Bronx Park

Trojan Courts

This text is part of Parks’ Historical Signs Project and can be found posted within the park.

Named for the Trojans, a Bronx amateur baseball club that used the fields in the 1930s, Trojan Courts is one of the smaller areas within Bronx Park. Originally called Pelham Field, the property was eventually turned into an open public field by Parks and the Works Progress Administration before becoming the center for athletic competitions on courts that it is today. The Trojans no longer exist as a baseball club, although there is a minor league team in the Bronx named the Bergen Beach Trojans.

The Trojans were people of antiquity who are said to have resided in Troy and fought the Greeks in the epic Trojan War. Homer’s Illiad recounts that Paris, Prince of the Trojans, kidnapped Helen, the wife of the Greek king Menelaus. A bloody nine-year war ensued between the Greeks and Trojans.
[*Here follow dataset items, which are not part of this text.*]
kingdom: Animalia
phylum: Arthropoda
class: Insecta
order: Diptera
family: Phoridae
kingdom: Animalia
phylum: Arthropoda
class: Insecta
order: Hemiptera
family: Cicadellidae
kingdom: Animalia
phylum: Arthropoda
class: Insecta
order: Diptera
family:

Ultimately the Greeks penetrated the walls inside of a giant horse posing as a gift to the Trojans, emerging once inside the city to burn Troy to the ground and kill the royal family. Of this family, only Prince Aeneas escaped, and his journey is said to have culminated in the founding of Italy, as depicted by Virgil’s Aeneid. Once considered tales of fantasy from Greek culture and mythology, archeological digs conducted throughout the last half of the 20th century have validated the existence of the City of Troy near the time offered by Homer’s work.
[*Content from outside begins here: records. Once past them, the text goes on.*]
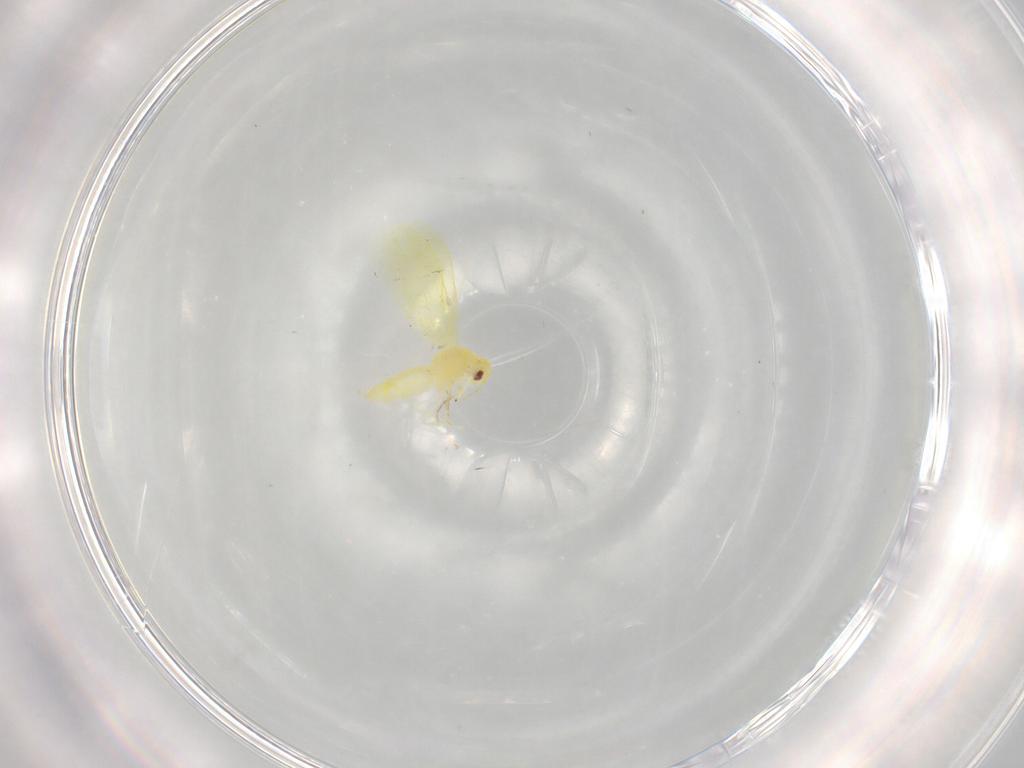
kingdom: Animalia
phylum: Arthropoda
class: Insecta
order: Hemiptera
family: Aleyrodidae
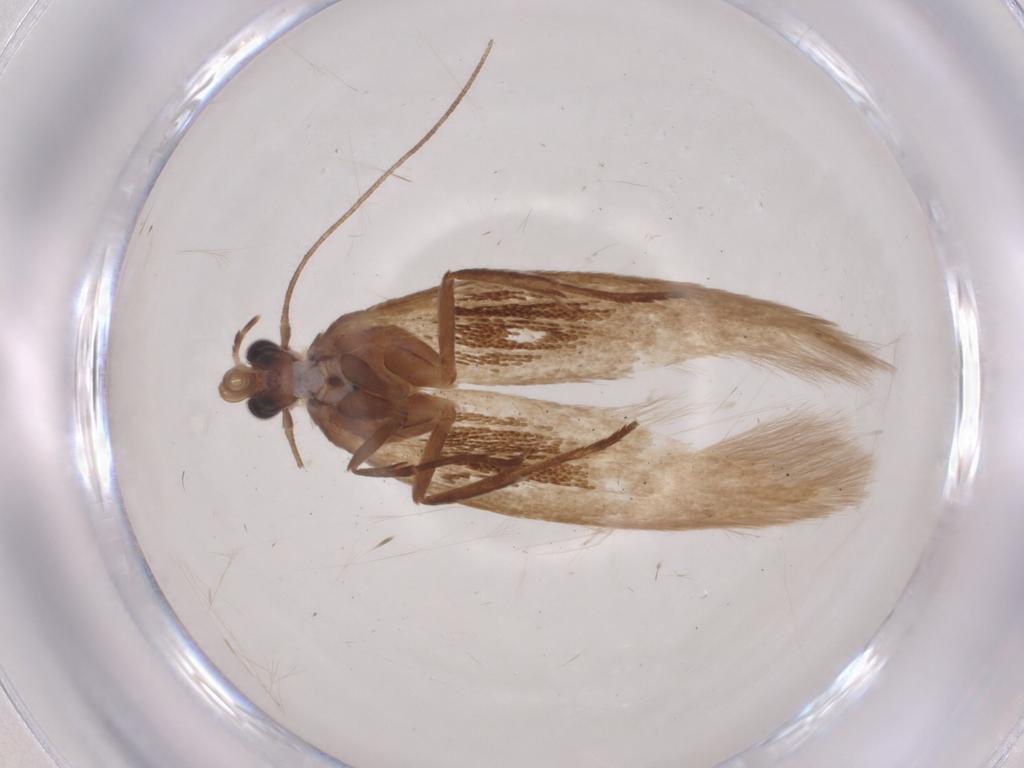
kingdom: Animalia
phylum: Arthropoda
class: Insecta
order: Lepidoptera
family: Scythrididae
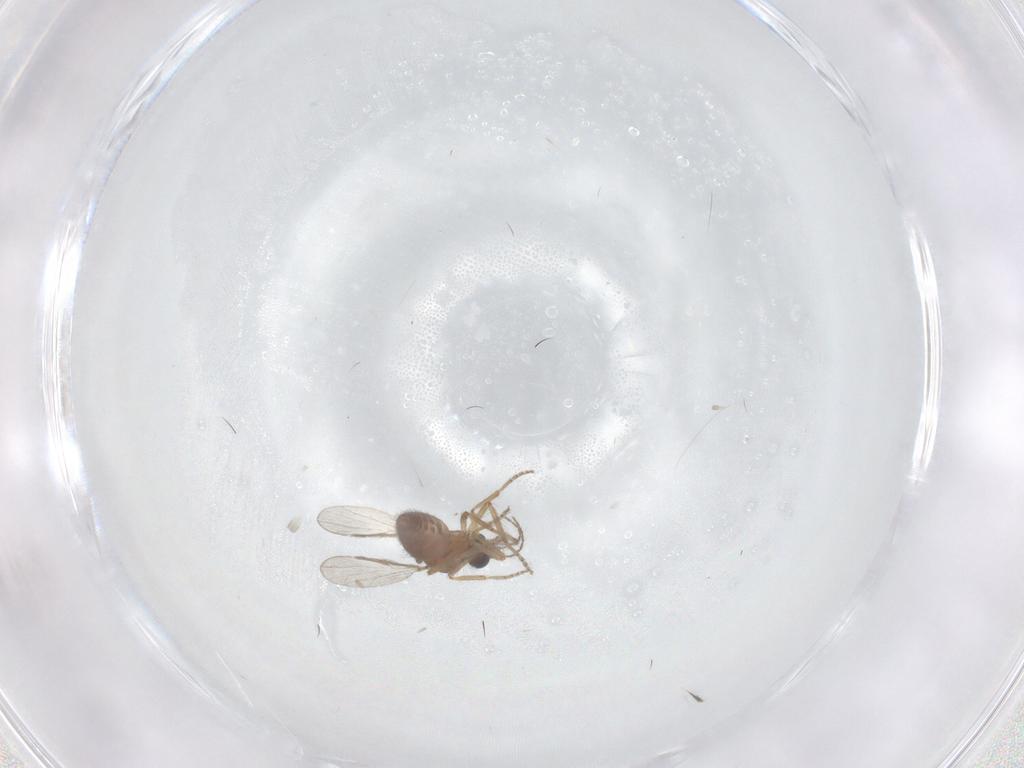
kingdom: Animalia
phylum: Arthropoda
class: Insecta
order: Diptera
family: Ceratopogonidae
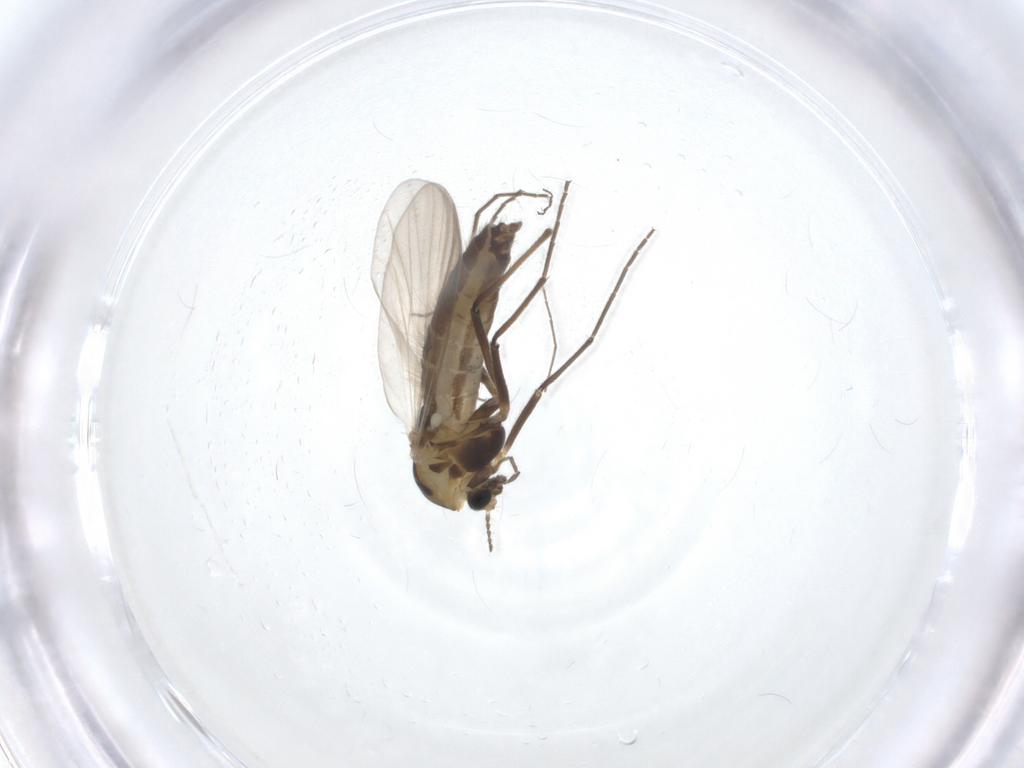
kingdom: Animalia
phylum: Arthropoda
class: Insecta
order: Diptera
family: Chironomidae
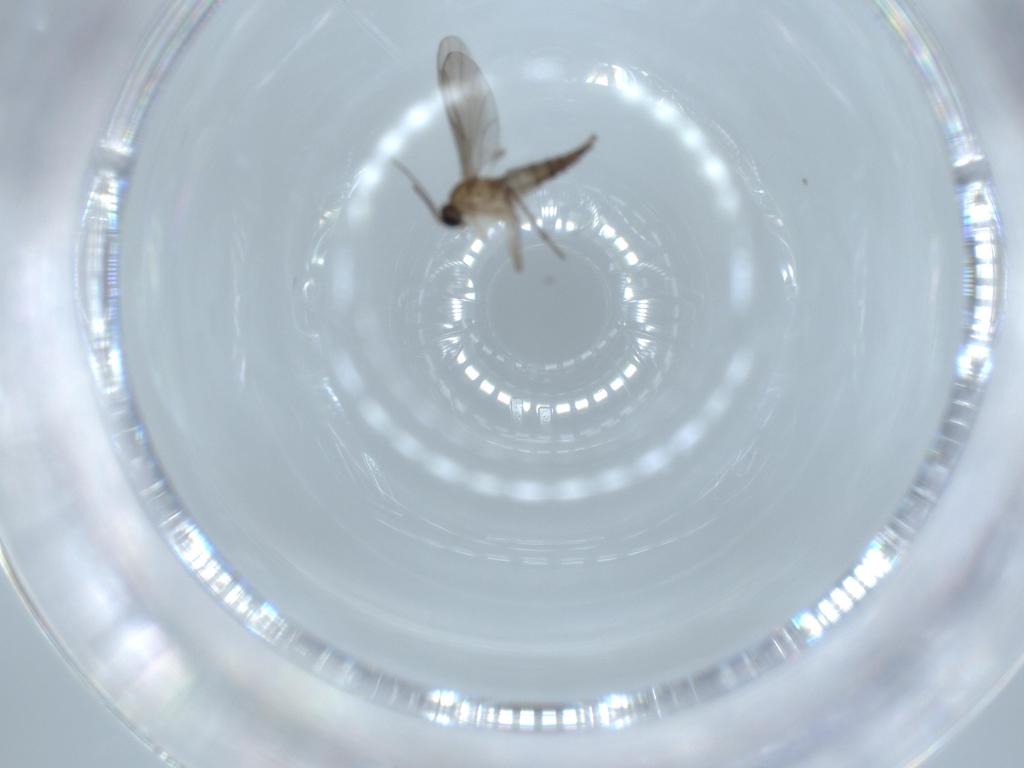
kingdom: Animalia
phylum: Arthropoda
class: Insecta
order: Diptera
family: Sciaridae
The majority of the Bronx Park property was acquired between December 1888 and January 1889. The City of New York allotted 250 acres to the New York Zoological Society in 1898 to build a park to preserve native animals and promote zoology. The Wildlife Conservation Park, better known as the Bronx Zoo, opened in 1899 and remains one of the largest wildlife conservation parks in the United States. In 1906, the city acquired another 66 acres on the southeast end of this property. This area currently houses Ranaqua, Parks’ Bronx headquarters, as well as many recreation areas including playgrounds, bicycle paths, baseball diamonds, tennis and basketball courts and football and soccer fields

Trojan Courts contains six tennis courts, one basketball court, and four handball courts. In May of 2000 City Council Member Jose Rivera allocated $875,000 to reconstruct the courts, and completion of the construction is expected in 2002.